Bruff personally favors a Living Constitution and (favorably) describes Presidents who speak about the Constitution as a “growing thing.” He argues that the Constitution “is not a word puzzle to be solved in quiet study” but a document whose meaning is ever contested, shaped as it by politics and history. Presidents, no less than Justices, are contestants, relying upon history and “creativity” to shape and reshape it. The President, Bruff says, takes an oath “to behave within the boundaries of the Constitution as its understanding has come down, with the modifications that he or she can make through personal effort that is accepted by the people.” But not everything is up for grabs, not “everything is in flux.” There is a framework supplied “by what has happened and what issues have been opened or closed by developments in our national life.”

Bruff is uniquely qualified to see the Constitution and the Presidency through the stream of history, to identify the twists and turns in presidential power. Hence it is something of a disappointment that there is not more in this book about what constitutes acceptable presidential fiddling with the Constitution. Is popular ratification the only check on presidential power grabs? Is the text no hurdle? If the President expended funds without an appropriation, as Lincoln did, is it okay if the people clamor in approval? And what constitutes public acceptance? History is rife with demagogues and democrats claiming to act on behalf of the people. Must the people approve of the constitutional innovation, knowing that it is an innovation? Is generic approval of the President enough to supply popular ratification of presidential amendments to the Constitution? Or is reelection the touchstone in which case perhaps second-term Presidents cannot modify the Constitution by violating it? I suspect that most of the public is wholly unaware that the President possesses the de facto power to alter the Constitution and hence cannot meaningfully approve these executive amendments.

Whatever the mechanism for legitimate presidential amendment of the Constitution, Bruff could have done a better job highlighting constitutional evolutions, such as the evolution in constitutional thought that has taken place with respect to the Commander in Chief Clause or the Faithful Execution Duty. Similarly, though Bruff is a Living Constitutionalist, one suspects that his evaluation of past presidential actions largely reflects the perspective of the 21st century. From the vantage point of this century, it may well be that Abraham Lincoln is invariably right about the Constitution, as Bruff seems to suppose. But if the Living Constitution changes over time, one vital question (perhaps the central question) is whether Lincoln (and his fraternity of Presidents) acted constitutionally given the then conventional, prevailing understanding of the Constitution. Because Bruff cannot possibly supply us the conventional senses of the Constitution over a two-century plus period, he really cannot answer the question of whether a President transgressed prevailing conceptions of the Constitution.

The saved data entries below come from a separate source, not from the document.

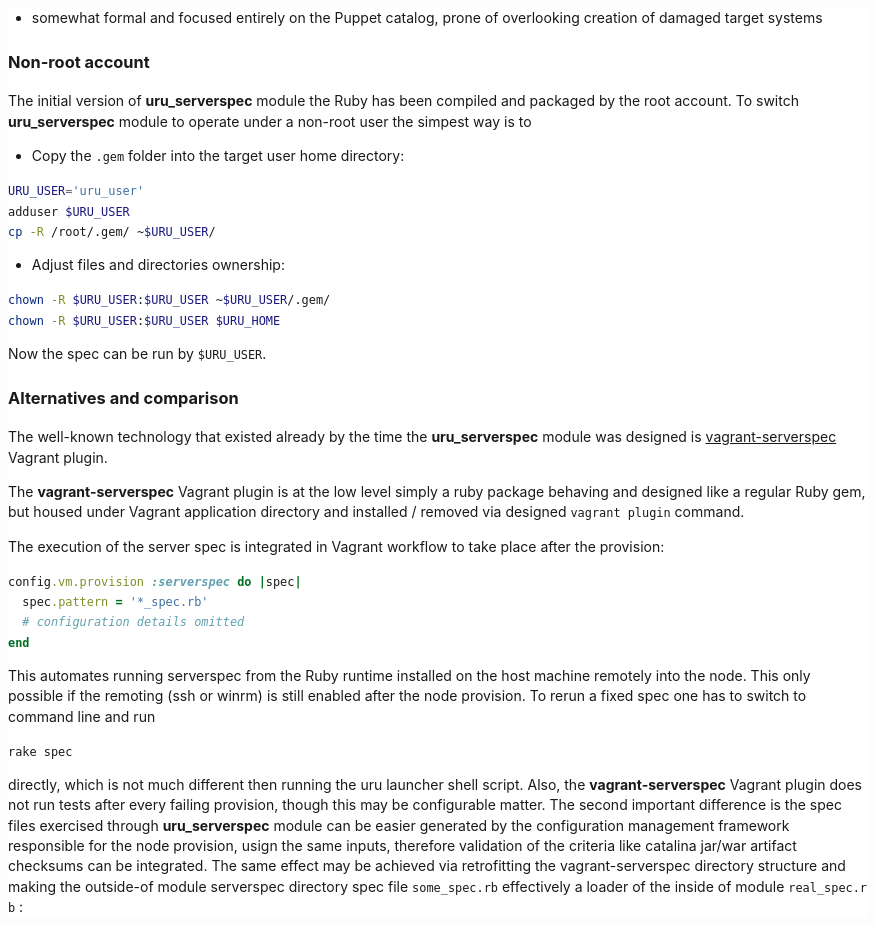 * somewhat formal and focused entirely on the Puppet catalog, prone of overlooking creation of damaged target systems

### Non-root account

The initial version of __uru\_serverspec__ module the Ruby has been compiled and packaged by the root account. To switch __uru\_serverspec__ module to operate under a non-root user the simpest way is to

* Copy the `.gem` folder into the target user home directory:
```sh
URU_USER='uru_user'
adduser $URU_USER
cp -R /root/.gem/ ~$URU_USER/
```
* Adjust files and directories ownership:
```sh
chown -R $URU_USER:$URU_USER ~$URU_USER/.gem/
chown -R $URU_USER:$URU_USER $URU_HOME
```
Now the spec can be run by `$URU_USER`.

### Alternatives and comparison

The well-known technology that existed already by the time the __uru\_serverspec__ module was designed
is [vagrant-serverspec](https://github.com/vvchik/vagrant-serverspec) Vagrant plugin.

The __vagrant-serverspec__ Vagrant plugin is at the low level simply a ruby package
behaving and designed like a regular Ruby gem,
but housed under Vagrant application directory and installed / removed via designed `vagrant plugin` command.

The execution of the server spec is integrated in Vagrant workflow to take place after the provision:
```ruby
config.vm.provision :serverspec do |spec|
  spec.pattern = '*_spec.rb'
  # configuration details omitted
end
```
This automates running serverspec from the Ruby runtime installed on the host machine remotely into the node.
This only possible if the remoting (ssh or winrm) is still enabled after the node provision. To rerun a fixed spec one has to switch to command line and run
```sh
rake spec
```
directly, which is not much different then running the uru launcher shell script.
Also, the __vagrant-serverspec__ Vagrant plugin does not run tests after every failing provision, though this may be configurable matter.
The second  important difference is the spec files exercised through __uru\_serverspec__ module  can be easier generated by the configuration management framework responsible for the node provision, usign the same inputs, therefore validation of the criteria like catalina jar/war artifact checksums can be integrated.
The same effect may be achieved via retrofitting the vagrant-serverspec directory structure and making the outside-of module serverspec directory spec file `some_spec.rb`
effectively a loader of the inside of module `real_spec.rb` :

But a book that tries to be all things to all people—to do too much—is doomed to failure. Bruff’s extremely successful book is about Presidents, their constitutional interpretations, and his evaluation of those claims. Bruff has more than enough material without discussing the precise mechanism of acceptable presidential fiddling with the Constitution or whether particular Presidents violated the Living Presidency bequeathed to them by history. Students of the Presidency will greatly profit from floating their way through Bruff’s book, filled as it is with a stream of presidential history and executive interpretations of the Constitution.

Posted on 25 January 2016


SAIKRISHNA PRAKASH is James Monroe Distinguished Professor of Law and Horace W. Goldsmith Research Professor at the University of Virginia. He is the author of Imperial from the Beginning: The Constitution of the Original Executive (Yale University Press, 2015).